Article Preview
TopIntroduction
With the rapid development of social platforms and e-commerce websites, people are now free to express their opinions and emotions on topics of interest. This sentiment-driven information is widely disseminated in various forms, including text, images, videos, and audio. Analyzing these sentiment-imbued opinions can facilitate a better understanding of user behavior, discern users' product preferences, identify user needs, customize marketing strategies, enhance public sentiment analysis, and detect fake news (Sahoo & Gupta, 2021; Sarkissian & Tekli, 2021;Zhang et al., 2021). Accurately analyzing this vast amount of sentiment information has become a research hotspot in the field of natural language processing (NLP).

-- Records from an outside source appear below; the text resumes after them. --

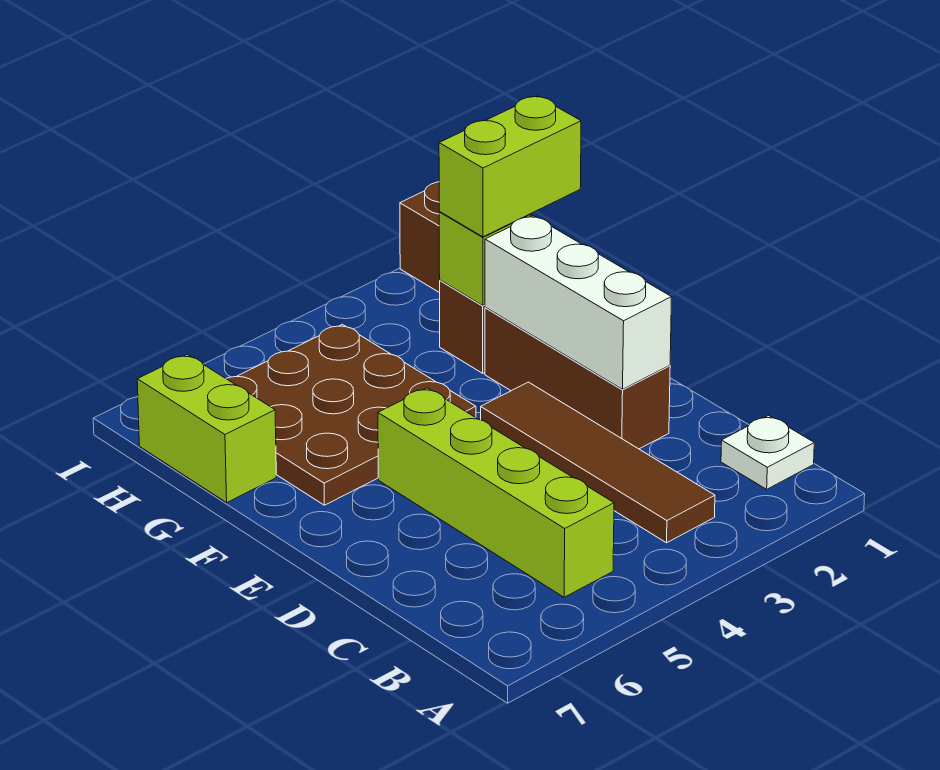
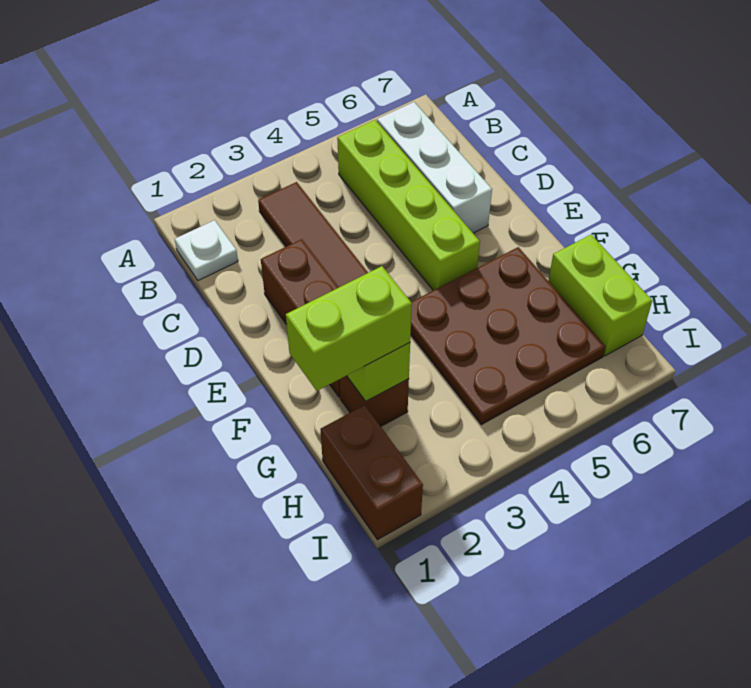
white 1x3 brick [485,216,671,389] -> white 1x3 brick moved to [377,102,492,233]

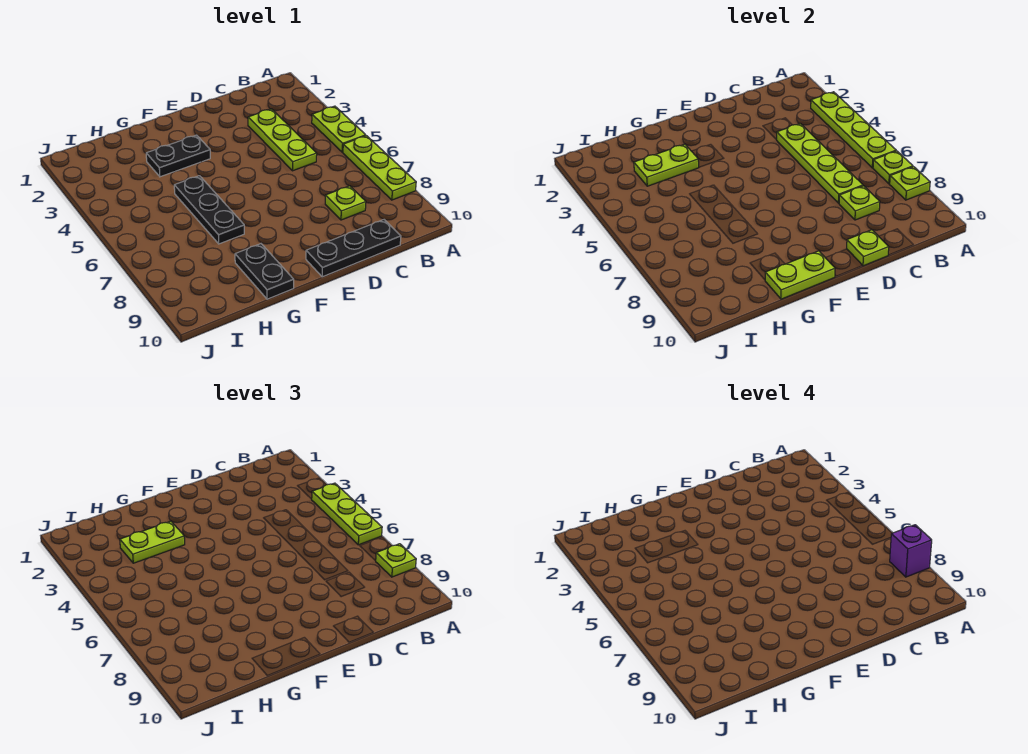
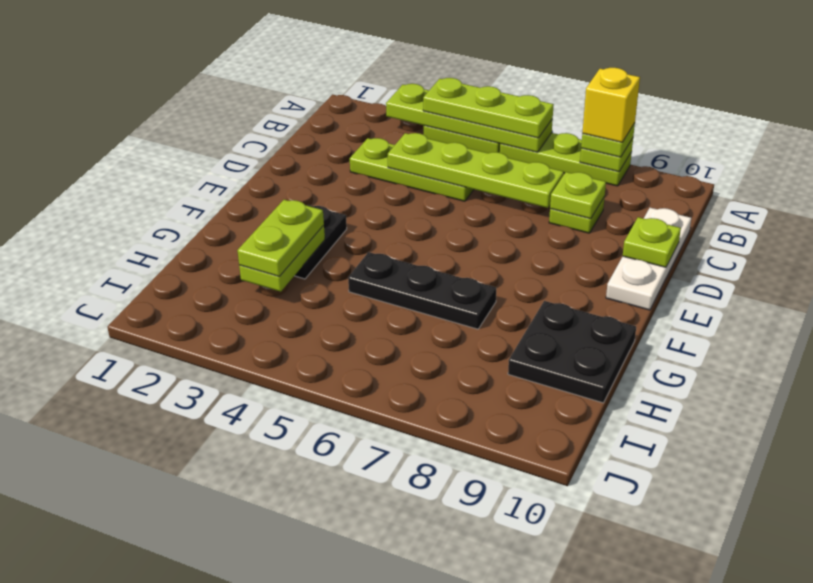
lime 1x1 plate [873,151,913,184] -> none
purple 1x1 brick [890,525,932,577] -> yellow 1x1 brick [582,68,640,142]
black 1x3 plate [306,219,401,277] -> white 1x3 plate [606,208,691,310]
lime 1x2 plate [765,251,835,299] -> none
black 1x2 plate [235,244,294,299] -> black 2x2 plate [508,301,636,403]

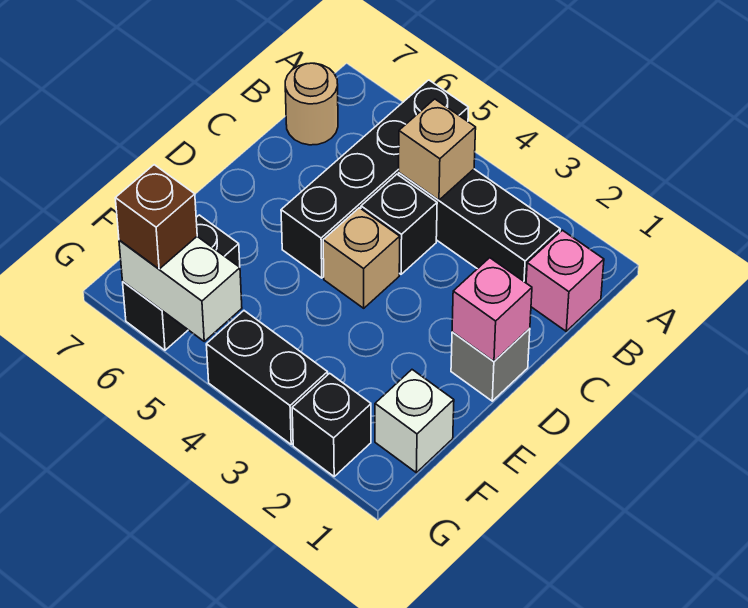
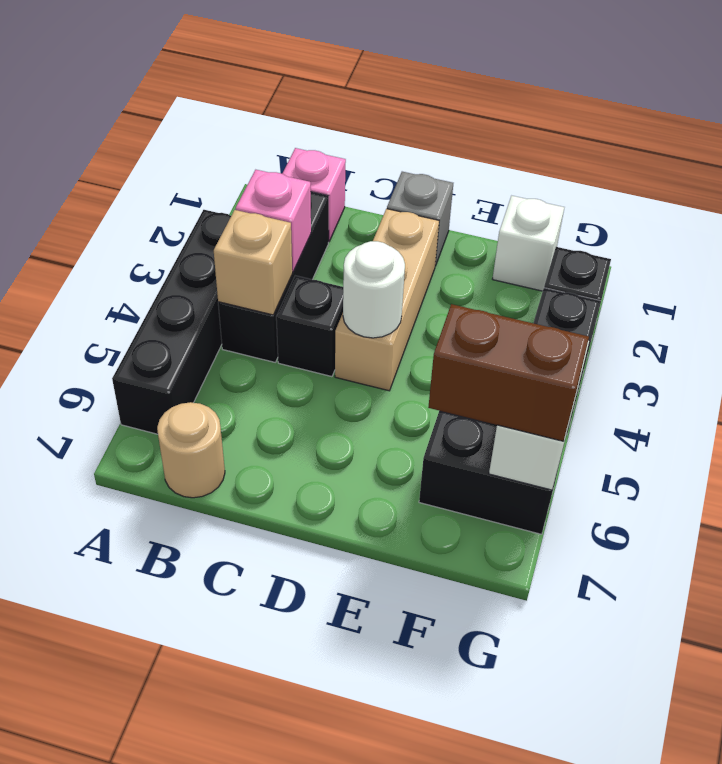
black 1x4 brick [281,80,469,278] -> black 1x4 brick turned to [112,210,231,434]
pink 1x1 brick [452,258,532,361] -> pink 1x1 brick moved to [236,170,311,272]
tan 1x1 brick [323,208,400,308] -> tan 1x3 brick [335,209,439,391]
none -> white 1x1 round brick [343,241,405,338]
brown 1x1 brick [115,165,197,269] -> brown 1x2 brick [428,304,589,441]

Text Sentiment Analysis, also referred to as Opinion Mining, is a process aided by computers to swiftly capture and organize the subjective evaluation information on the internet. It adeptly mines and assesses individuals’ viewpoints, emotions, reviews, stances, and the sentimental inclinations of texts about entities like products, services, organizations, events, and topics, followed by inductive reasoning and inference of this mined data (Do et al., 2022; Hajjar & Tekli, 2022; Wang & Yang, 2021).
Currently, researchers both domestically and internationally have shifted their focus from traditional research based on dictionaries and machine learning to sentiment classification methods grounded in deep learning (Barbosa et al., 2022; Daou et al., 2021). For instance, Abdi et al. (2019) acknowledged the strengths of CNN (convolutional neural network) and RNN, proposing an LSTM (long short-term memory) model that elevates the accuracy of sentiment classification in reviews by over 5% through multi-feature fusion. Bin et al. (2022) embarked on sentiment tendency analysis on Weibo using Baidu's ERNIE and a dual attention mechanism (Att-M). Bin et al. performs dynamic Dynamic feature representation of text through ERNIE semantic representation capability, which combines combining sentiment resources and attention mechanism to solve the problem of different meanings for the same word in traditional word vectors, but their approach lacks the use of linguistic features. Xingjie and Yunze (2020) introduced a method based on convolutional neural networks and attention models for text sentiment analysis and personalized recommendations. The dimensions in the user preference vector indicate the user's preference for the corresponding dimension of the product, but there is no effective fusion of ratings and text. Dandan et al. (2021) utilized the BERT model to pre-train balanced short texts, representing language models with feature vectors, subsequently executing Chinese short text categorization; but it does not incorporate location information such as emoticons and symbols.
These deep learning-based methodologies outperform those built on manually crafted features, yet their capability in capturing deeper semantic information remains somewhat deficient (Barr et al., 2022; Tekli et al., 2021). Moreover, there is limited research both domestically and internationally on aspect-based sentiment classification of Chinese short texts. The majority of these studies directly apply attention mechanisms, overlooking the importance of syntactic relationships. This results in an inability to fully utilize the contextual semantic information of aspect nodes and represent polysemy within contexts (Ismail et al., 2022; Sarivougioukas & Vagelatos, 2022). Concurrently, the untapped potential of prior sentiment resources within neural networks leads to subpar sentiment classification outcomes.